Contribution communautaire: 8,4 MECU sur 5 ans.

Projet n°2:
Installation pilote souterraine dans la couche d'argile située sous le site nucléaire de Mol **
     Le projet débutera vers 1984 et l'installation sera opérationnelle en 1995. Les travaux couverts par le programme communautaire 1985-1989 seront les suivants:
     - Définition du projet: nombre et caractéristiques des galeries et nature des déchets (déchets de haute activité vitrifiés, déchets a enrobés dans du bitume, etc.) puis étude détaillée: ingénlérie minière, manutention, radioprotection.
     - Creusement, au niveau -230 m à partir du puits d'accès existant, d'une ou plusieurs galeries représentative(s) d'une future installation industrielle de dépôt.
     - Éventuellement, et au vu des résultats du programme de R & D en cours, développement et construction d'une machine de creusement spécialement adaptée aux milieux argileux.
     - Commande et réalisation d'équipements de manutention et de radioprotection.
     Contribution communautaire: 7,4 MECU sur 5 ans.

Projet n°3:
Installation expérimentale souterraine en France dans un milieu géologique de nature complémentaire ***
     Le projet devrait débuter avec l'obtention de l'autorisation gouvernementale en 1984: l'installation serait opérationnelle en 1989. Les travaux couverts par le programme communautaire 1985-1989 seraient les suivants:
     - Conception détaillée de l'installation souterraine (types d'excavations, dimensions des galeries) et définition du programme expérimental (en particulier sources de chaleur et rayonnement employés);
     - Construction des puits, galeries et chambre expérimentale;
     - Mise en service et début d'exploitation de l'installation: détermination qualitative et quantitative du comportement de la roche hôte (à l'état non perturbé et dans les zones perturbées par les travaux miniers), détermination des paramètres caractéristiques du transfert des radioéléments et des produits de corrosion, essais in situ des composants d'une future installation industrielle.
     Contribution communautaire: 9,2 MECU sur 5 ans.

Commentaires

     Il est par aiIleurs signalé que Auriat en France et Altnabreac en Angleterre ont permis une meilleure connaissance des formations géologiques profondes.
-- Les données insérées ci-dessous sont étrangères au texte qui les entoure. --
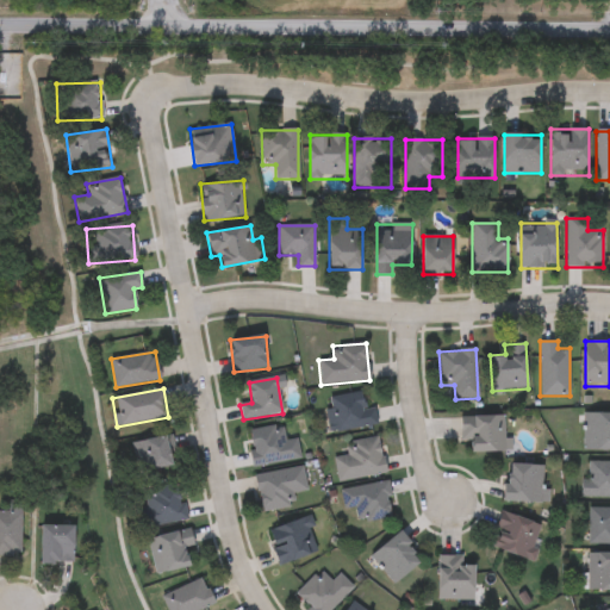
[(331,433),(325,398),(362,392),(366,409),(374,408),(378,425),(331,433)]
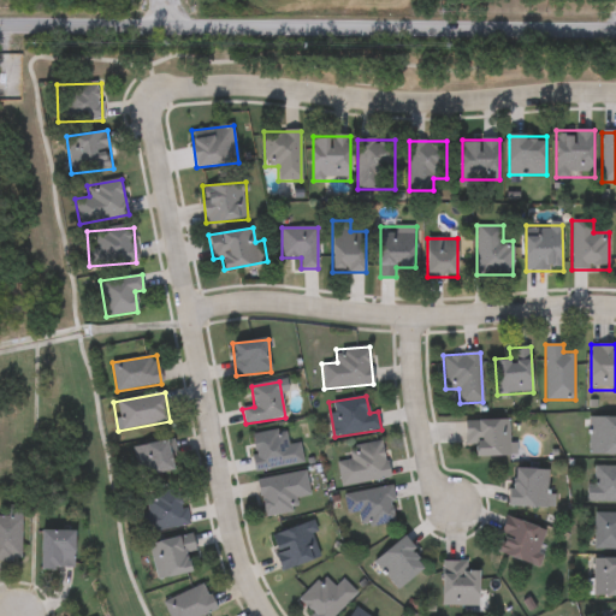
[(615,455),(588,455),(588,418),(615,418),(615,455)]
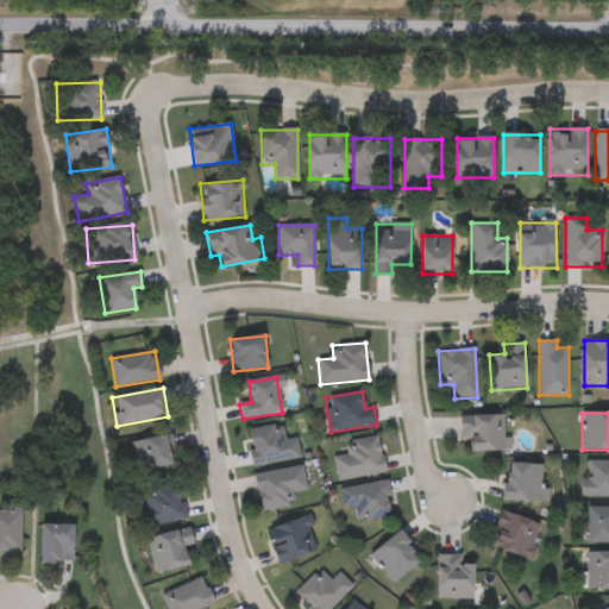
[(460,415),(509,415),(509,452),(471,452),(471,439),(460,439),(460,415)]
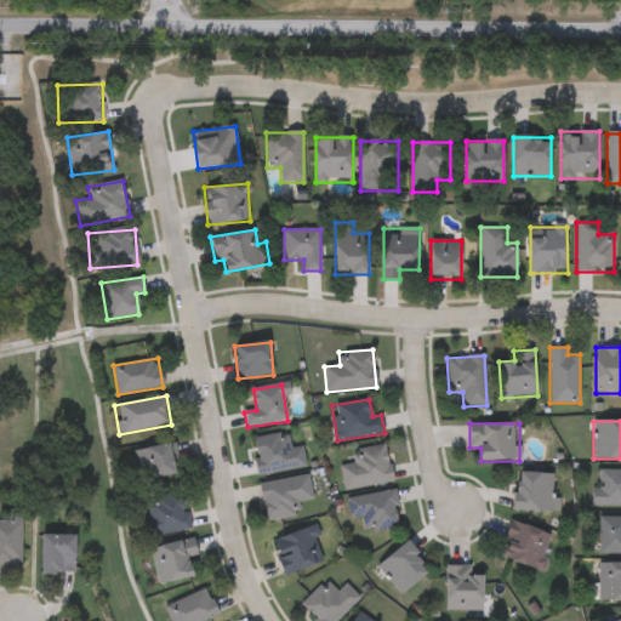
[(252,438),(288,433),(290,449),(303,448),(307,468),(258,476),(252,438)]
Il est d'ailleurs ajouté:
     «(...) Il convient de noter à ce propos la difficulté de planifier de semblables campagnes en raison des obstacles non techniques qui surgissent souvent dans les États membres concernés. (...)»
     Il s'agit donc d'un programme communautaire qui devrait permettre de tester les stockages profonds. Souhaitons que tout se passe correctement, c'est-à-dire après explication et consultation des populations, sinon «des obstacles non techniques» surgiront une fois de plus.

p.16
* Présenté par les autorités de la République Fédérale d'Allemagne.
**  Présenté par le CEN/SCK avec le soutien des autorités belges.
•••  Présenté par le CEA avec le soutien des autorités françaises. Le choix du milieu géologique fera l'objet d'une décision gouvernementale ultérieure.